Solution 2: Optimized Solution using Bit-masking
Bit-masking
Bitmasking is a technique employed to impose a mask on a value in order to retain, change, or adjust a specific part of the provided data. This mask serves to determine the bits that should be retained or discarded from a binary number. Through various bitwise operations, bitmasking can be utilized to filter a value and indicate the subsets of a set.
Approach:
We utilize a bitmask to determine the characters that have an odd frequency of appearance. A hashmap is employed to retain previously encountered bitmasks. Post each iteration, we increment hashmap[bitmask] to indicate our recognition of this specific bitmask. By adding m[mask] to the output, we sum up the substrings with an even count of characters used. For instances where a single character appears an odd number of times, the tally is incremented by adding m[mask^ (1\<j)] to the output.
Example:
#include <bits/stdc++.h>
using namespace std;
int Helper(string s){
unordered_map<int, int> m;
m[0] = 1;
int mask = 0;
int output = 0;
for (int i = 0; i < s.size(); ++i) {
mask ^= (1 << (s[i] - 'a'));
output += m[mask];
for (int j = 0; j < 26; ++j) {
output += m[mask ^ (1 << j)];
}
m[mask]++;
}
return output;
}
int main(){
string s = "ksjssjkk" ;
int output = Helper(s);
cout << "The number of substrings with the frequency of at most one character as Odd is: " << output;
return 0;
}
Output:
Complexity Analysis:
Time complexity:
The time complexity of this algorithm is O(n*26), where 'n' represents the length of the string.
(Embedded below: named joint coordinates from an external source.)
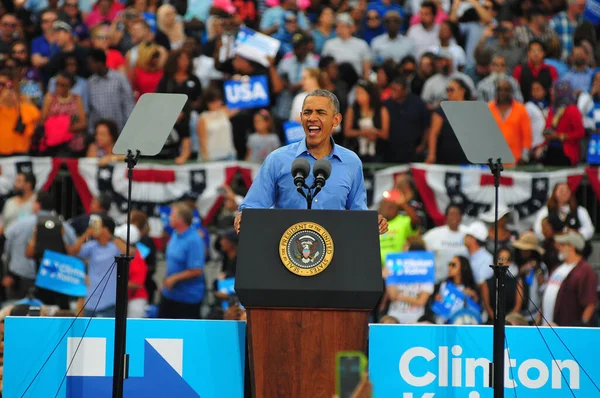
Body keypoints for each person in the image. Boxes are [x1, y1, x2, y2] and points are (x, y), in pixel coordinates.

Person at [235, 89, 388, 235]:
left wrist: (372, 222)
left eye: (320, 112)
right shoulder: (277, 159)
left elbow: (358, 213)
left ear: (336, 120)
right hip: (285, 253)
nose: (312, 118)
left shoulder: (351, 162)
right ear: (301, 118)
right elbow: (253, 206)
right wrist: (243, 216)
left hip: (336, 254)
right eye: (307, 112)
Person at [4, 192, 76, 302]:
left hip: (21, 277)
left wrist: (7, 272)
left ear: (37, 205)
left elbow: (7, 243)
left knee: (17, 314)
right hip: (54, 279)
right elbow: (74, 249)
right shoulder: (63, 226)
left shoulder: (21, 223)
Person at [68, 214, 127, 317]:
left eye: (97, 226)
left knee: (107, 331)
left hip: (109, 300)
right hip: (91, 299)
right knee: (89, 332)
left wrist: (112, 237)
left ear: (105, 228)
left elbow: (130, 252)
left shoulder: (115, 246)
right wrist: (86, 234)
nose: (93, 228)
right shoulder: (92, 246)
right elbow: (73, 251)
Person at [540, 231, 597, 326]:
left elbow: (590, 302)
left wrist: (582, 325)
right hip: (546, 326)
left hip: (567, 330)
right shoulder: (557, 268)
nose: (559, 248)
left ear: (572, 247)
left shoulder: (585, 270)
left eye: (563, 245)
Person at [159, 203, 205, 319]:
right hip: (170, 294)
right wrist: (166, 281)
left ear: (180, 219)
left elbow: (197, 270)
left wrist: (173, 279)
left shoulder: (194, 240)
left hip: (187, 299)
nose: (169, 218)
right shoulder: (175, 234)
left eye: (172, 215)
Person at [39, 71, 87, 156]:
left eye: (63, 85)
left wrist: (65, 130)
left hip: (72, 142)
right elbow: (43, 120)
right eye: (57, 84)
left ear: (70, 86)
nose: (59, 87)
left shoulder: (76, 98)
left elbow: (82, 122)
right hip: (53, 141)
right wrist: (58, 128)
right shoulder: (50, 97)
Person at [87, 48, 134, 133]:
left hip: (118, 130)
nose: (89, 67)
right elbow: (91, 109)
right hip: (99, 133)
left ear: (99, 63)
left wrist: (129, 129)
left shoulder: (119, 79)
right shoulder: (91, 82)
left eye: (91, 63)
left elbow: (128, 105)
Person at [422, 255, 480, 324]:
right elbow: (430, 307)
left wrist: (475, 298)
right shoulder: (442, 285)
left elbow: (477, 311)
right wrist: (434, 299)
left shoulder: (472, 288)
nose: (449, 267)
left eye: (453, 265)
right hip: (442, 325)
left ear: (463, 268)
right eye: (449, 264)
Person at [425, 78, 470, 164]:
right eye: (447, 90)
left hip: (467, 158)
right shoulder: (442, 109)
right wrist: (431, 154)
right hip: (446, 157)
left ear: (462, 91)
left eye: (451, 90)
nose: (449, 93)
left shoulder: (471, 109)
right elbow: (433, 133)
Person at [343, 80, 390, 162]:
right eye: (357, 93)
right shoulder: (352, 110)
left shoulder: (381, 110)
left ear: (370, 94)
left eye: (361, 93)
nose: (358, 96)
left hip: (378, 153)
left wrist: (374, 132)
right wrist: (363, 133)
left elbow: (385, 134)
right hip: (356, 152)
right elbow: (347, 132)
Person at [487, 78, 532, 164]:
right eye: (499, 90)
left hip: (515, 162)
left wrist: (524, 157)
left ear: (511, 92)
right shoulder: (488, 108)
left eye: (506, 90)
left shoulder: (521, 109)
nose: (502, 92)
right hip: (492, 162)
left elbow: (527, 137)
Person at [541, 80, 585, 166]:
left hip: (565, 151)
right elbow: (548, 127)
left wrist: (560, 136)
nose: (551, 92)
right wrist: (546, 133)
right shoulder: (552, 109)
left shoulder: (572, 110)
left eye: (554, 90)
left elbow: (580, 133)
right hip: (550, 149)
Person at [423, 204, 468, 282]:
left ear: (461, 217)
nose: (454, 217)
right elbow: (421, 253)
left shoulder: (468, 234)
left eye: (457, 214)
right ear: (446, 217)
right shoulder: (433, 234)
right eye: (451, 214)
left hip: (461, 283)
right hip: (438, 281)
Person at [0, 70, 41, 156]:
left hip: (20, 155)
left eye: (5, 85)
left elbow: (35, 122)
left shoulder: (24, 102)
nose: (2, 88)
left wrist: (17, 104)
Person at [321, 13, 372, 80]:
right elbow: (323, 66)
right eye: (337, 26)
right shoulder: (329, 44)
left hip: (356, 81)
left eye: (343, 26)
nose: (340, 29)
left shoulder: (362, 44)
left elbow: (366, 69)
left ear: (351, 28)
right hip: (336, 81)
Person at [511, 231, 548, 321]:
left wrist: (538, 273)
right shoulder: (514, 266)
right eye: (522, 249)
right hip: (517, 314)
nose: (524, 252)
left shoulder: (541, 267)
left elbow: (544, 291)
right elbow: (510, 284)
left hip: (535, 315)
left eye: (527, 250)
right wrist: (520, 272)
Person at [378, 189, 420, 267]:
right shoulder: (375, 221)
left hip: (398, 265)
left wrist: (403, 204)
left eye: (390, 207)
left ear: (397, 209)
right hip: (376, 266)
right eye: (384, 205)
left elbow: (415, 221)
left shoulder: (403, 221)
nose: (386, 209)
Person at [197, 88, 236, 161]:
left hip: (229, 154)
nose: (217, 103)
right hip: (212, 157)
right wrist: (206, 158)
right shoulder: (203, 117)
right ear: (207, 103)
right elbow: (202, 140)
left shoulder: (224, 111)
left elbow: (241, 103)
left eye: (218, 100)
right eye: (213, 101)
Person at [463, 221, 494, 289]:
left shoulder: (487, 259)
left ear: (473, 239)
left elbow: (482, 284)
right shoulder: (465, 253)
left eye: (467, 235)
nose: (464, 237)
Each character in the string is compared against 26 characters for a check.
Space complexity:
O(1): The sole data structure employed was a map, requiring O(26) space, approximately equal to O(1) space complexity.
Conclusion:
Initially, we will utilize a basic technique involving loops to achieve the intended outcome. While this approach is straightforward to understand, it does come with the drawback of demanding a significant amount of processing time for execution. Alternatively, we can assess the algorithm's time complexity more efficiently by utilizing a distinct strategy referred to as bitmasking in conjunction with hashmaps. The utilization of bitmasking in this context was rather unconventional, resulting in a notable reduction of the time complexity from O(n^3) to O(n). This write-up delves into the fundamentals and practical implementation of bitmasking.